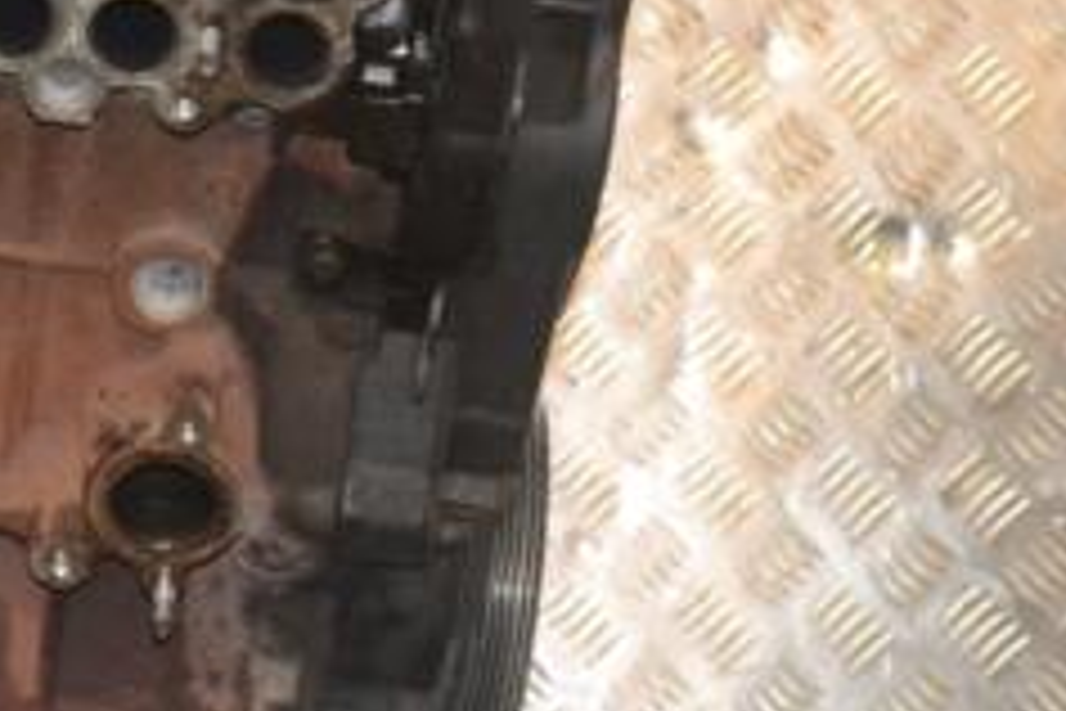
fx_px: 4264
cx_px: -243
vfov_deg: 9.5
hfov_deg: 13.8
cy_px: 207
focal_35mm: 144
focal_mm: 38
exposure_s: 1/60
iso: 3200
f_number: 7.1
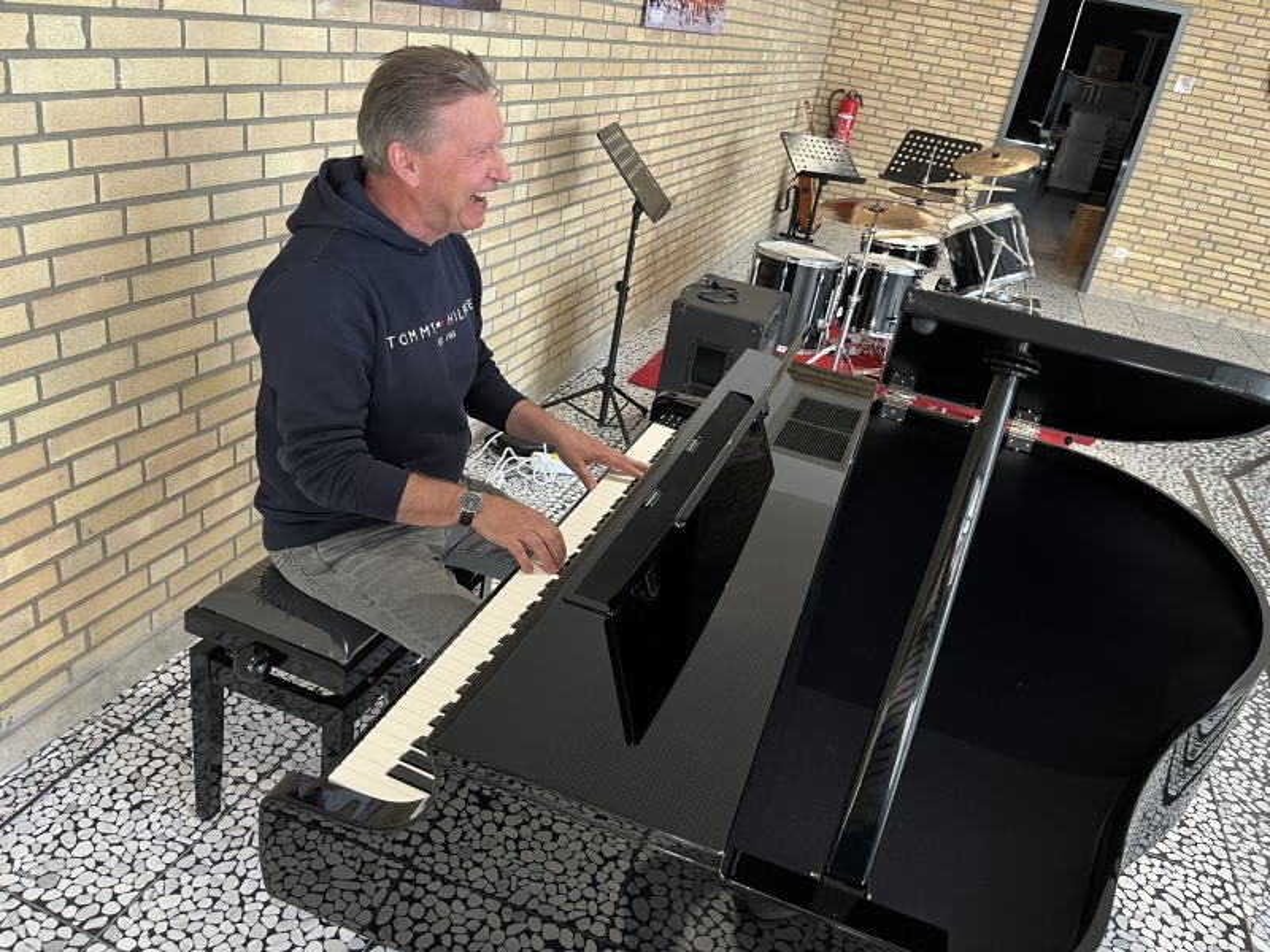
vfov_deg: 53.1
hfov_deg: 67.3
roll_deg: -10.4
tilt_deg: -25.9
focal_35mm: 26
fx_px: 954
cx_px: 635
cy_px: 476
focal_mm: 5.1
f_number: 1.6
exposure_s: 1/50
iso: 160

▶ Exercise requirements: Your answer must consist solely of the lines from the one containing "f_number: 7.1" through the last line of the records above, copied exactly, with every picture left out.

▶ Answer area:
f_number: 7.1
vfov_deg: 53.1
hfov_deg: 67.3
roll_deg: -10.4
tilt_deg: -25.9
focal_35mm: 26
fx_px: 954
cx_px: 635
cy_px: 476
focal_mm: 5.1
f_number: 1.6
exposure_s: 1/50
iso: 160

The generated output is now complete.